→ **CONSIGNES**
A. Dans l'extrait, réécrivez sous forme de liste le paragraphe qui commence par « Géraldine Muhlmann est enseignante » en conservant ses faits principaux.
B. Poursuivez la recension de L'imposture du théologico-politique à partir de sa dernière phrase.

→ **EXTRAIT**
Géraldine Muhlmann, L’imposture du théologico-politique, Belles Lettres 2022, lu par Loïc Geffrotin

Géraldine Muhlmann, L'imposture du théologico-politique, Belles Lettres, octobre 2022, 448 pages.

 

Géraldine Muhlmann est enseignante à l’Université Paris-Panthéon-Assas. C’est une spécialiste de l’analyse politique du journalisme (Une histoire politique du journalisme XIX-XXème siècle, 2007, et Du journalisme en démocratie, 2017). Elle a publié en octobre 2022, aux Belles Lettres, L’imposture du théologico-politique, dans lequel elle réoriente, semble-t-il, ses objets de recherche.

→ **DONNÉES EXTRAITES**

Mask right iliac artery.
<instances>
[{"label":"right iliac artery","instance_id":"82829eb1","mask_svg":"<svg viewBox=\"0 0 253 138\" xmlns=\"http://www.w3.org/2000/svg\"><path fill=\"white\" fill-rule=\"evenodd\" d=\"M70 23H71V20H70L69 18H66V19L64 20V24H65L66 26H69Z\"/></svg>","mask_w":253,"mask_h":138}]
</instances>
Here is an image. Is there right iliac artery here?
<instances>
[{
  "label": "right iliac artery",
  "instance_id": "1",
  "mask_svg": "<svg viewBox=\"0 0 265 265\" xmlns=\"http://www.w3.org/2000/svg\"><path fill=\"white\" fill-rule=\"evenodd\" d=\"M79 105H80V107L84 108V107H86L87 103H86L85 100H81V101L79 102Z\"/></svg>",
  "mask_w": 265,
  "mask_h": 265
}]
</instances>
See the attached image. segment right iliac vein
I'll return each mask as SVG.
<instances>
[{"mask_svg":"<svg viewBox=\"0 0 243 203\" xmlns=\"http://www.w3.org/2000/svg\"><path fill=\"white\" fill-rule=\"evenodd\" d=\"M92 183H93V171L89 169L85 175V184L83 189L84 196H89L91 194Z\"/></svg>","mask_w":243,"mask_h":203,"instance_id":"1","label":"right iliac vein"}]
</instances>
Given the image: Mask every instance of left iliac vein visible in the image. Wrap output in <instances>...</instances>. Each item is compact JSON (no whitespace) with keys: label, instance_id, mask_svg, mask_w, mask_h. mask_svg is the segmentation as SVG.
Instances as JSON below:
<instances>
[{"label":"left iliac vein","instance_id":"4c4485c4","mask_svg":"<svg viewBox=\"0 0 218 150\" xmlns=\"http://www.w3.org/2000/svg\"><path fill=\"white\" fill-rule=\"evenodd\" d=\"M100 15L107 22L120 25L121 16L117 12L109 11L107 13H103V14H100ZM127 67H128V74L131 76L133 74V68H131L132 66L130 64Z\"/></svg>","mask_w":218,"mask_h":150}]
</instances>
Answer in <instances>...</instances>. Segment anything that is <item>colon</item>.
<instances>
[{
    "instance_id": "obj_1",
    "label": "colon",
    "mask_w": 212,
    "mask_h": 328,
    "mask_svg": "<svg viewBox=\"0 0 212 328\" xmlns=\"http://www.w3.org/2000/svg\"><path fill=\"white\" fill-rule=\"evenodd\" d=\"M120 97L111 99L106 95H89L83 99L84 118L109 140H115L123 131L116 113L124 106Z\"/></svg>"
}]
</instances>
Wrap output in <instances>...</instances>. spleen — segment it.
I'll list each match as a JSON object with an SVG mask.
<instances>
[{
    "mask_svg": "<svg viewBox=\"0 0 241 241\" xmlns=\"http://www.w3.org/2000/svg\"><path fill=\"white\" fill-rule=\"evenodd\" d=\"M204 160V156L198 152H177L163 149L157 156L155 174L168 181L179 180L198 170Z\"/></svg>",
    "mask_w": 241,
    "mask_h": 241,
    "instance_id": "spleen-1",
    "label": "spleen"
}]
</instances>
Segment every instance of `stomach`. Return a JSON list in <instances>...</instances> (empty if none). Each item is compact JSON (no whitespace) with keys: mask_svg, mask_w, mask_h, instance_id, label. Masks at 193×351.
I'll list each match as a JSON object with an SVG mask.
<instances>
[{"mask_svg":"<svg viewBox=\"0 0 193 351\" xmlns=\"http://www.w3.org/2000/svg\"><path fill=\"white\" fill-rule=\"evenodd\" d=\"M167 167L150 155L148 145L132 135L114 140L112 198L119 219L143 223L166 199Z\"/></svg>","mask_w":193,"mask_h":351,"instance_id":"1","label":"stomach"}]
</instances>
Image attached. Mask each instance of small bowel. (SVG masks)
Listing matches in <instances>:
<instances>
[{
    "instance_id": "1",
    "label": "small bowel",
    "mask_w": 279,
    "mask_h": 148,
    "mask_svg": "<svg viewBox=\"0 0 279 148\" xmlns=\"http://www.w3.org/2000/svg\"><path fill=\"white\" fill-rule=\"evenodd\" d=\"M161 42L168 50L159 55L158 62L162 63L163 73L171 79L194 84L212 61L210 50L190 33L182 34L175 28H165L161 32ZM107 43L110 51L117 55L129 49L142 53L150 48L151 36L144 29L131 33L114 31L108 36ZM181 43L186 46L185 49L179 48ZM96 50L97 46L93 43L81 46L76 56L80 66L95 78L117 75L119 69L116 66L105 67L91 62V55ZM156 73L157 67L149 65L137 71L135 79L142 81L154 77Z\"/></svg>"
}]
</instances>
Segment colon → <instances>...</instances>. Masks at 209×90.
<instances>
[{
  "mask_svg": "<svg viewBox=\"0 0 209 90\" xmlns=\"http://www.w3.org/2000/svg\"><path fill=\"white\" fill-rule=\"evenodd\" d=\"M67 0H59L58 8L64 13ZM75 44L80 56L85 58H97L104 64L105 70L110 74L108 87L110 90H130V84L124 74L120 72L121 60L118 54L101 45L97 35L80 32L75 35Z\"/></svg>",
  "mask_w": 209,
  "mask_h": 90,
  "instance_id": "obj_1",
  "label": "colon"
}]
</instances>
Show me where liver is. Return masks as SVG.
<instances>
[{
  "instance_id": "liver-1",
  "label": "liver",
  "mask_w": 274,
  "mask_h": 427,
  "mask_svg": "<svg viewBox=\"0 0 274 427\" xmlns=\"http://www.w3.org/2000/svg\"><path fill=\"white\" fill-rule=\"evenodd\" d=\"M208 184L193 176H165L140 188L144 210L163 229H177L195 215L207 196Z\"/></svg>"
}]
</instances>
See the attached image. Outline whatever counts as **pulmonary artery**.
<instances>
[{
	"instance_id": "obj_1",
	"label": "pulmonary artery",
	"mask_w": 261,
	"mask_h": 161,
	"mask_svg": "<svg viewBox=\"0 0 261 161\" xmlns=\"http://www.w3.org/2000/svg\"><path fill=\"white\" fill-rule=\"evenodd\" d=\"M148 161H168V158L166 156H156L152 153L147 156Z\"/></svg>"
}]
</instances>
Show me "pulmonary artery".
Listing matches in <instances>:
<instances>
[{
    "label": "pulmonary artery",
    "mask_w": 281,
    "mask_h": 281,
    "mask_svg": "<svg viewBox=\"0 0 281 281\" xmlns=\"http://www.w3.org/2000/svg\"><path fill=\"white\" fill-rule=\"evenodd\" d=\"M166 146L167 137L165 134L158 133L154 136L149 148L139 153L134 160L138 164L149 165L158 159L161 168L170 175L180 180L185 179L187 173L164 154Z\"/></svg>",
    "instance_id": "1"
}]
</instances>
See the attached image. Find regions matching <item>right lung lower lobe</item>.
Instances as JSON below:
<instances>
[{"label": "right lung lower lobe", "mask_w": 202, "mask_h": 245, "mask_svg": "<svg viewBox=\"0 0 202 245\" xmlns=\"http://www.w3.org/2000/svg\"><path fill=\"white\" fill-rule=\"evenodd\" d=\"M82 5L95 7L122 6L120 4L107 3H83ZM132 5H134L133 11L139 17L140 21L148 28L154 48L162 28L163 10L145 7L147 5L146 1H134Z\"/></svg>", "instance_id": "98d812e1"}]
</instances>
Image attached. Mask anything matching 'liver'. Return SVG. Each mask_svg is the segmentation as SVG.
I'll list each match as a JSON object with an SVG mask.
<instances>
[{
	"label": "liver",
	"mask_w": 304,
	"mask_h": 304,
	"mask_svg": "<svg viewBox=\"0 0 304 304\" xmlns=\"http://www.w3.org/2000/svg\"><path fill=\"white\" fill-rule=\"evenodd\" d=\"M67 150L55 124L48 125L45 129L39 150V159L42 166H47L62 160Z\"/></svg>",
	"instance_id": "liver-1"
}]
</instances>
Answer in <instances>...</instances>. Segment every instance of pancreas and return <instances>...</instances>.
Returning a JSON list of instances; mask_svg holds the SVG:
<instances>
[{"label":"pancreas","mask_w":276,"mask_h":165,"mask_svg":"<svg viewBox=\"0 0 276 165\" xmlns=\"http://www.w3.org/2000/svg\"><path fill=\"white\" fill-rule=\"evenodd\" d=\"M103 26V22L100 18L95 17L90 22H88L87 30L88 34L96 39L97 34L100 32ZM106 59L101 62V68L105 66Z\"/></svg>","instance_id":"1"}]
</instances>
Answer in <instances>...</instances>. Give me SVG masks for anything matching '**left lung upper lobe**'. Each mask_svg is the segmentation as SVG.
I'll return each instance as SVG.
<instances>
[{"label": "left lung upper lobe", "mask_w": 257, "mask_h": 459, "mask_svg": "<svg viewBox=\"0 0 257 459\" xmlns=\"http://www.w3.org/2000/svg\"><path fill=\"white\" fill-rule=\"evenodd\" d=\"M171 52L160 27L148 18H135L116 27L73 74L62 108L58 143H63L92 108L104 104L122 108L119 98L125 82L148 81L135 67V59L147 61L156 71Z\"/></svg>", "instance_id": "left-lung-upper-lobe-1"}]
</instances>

→ **RÉPONSES**
A.
- Enseignante à l'Université Paris-Panthéon-Assas
- Spécialiste de l'analyse politique du journalisme : Une histoire politique du journalisme XIX-XXème siècle (2007), Du journalisme en démocratie (2017)
- Auteure de L'imposture du théologico-politique, paru aux Belles Lettres en octobre 2022, où elle semble réorienter ses objets de recherche

B.
Le terme théologico-politique renvoie au livre de Spinoza, son Traité théologico-politique, paru en 1670. Dans celui-ci, il analyse les rapports entre la sphère politique et la sphère religieuse. Il montre que les institutions religieuses ont un usage des institutions politiques. En complément, il y a un usage politique du religieux. Le couplage du religieux et du politique conduit à dominer les individus, notamment par le recours à la superstition, donc à la peur. Ce que cherche à montrer Spinoza, c’est qu’il y a avant tout du politique au fond des choses religieuses. Le penseur hollandais prône une séparation des Églises et de l’État, et la liberté de croire et de ne pas croire au sein de la sphère politique. Il s’agit d’une des racines intellectuelles de la laïcité.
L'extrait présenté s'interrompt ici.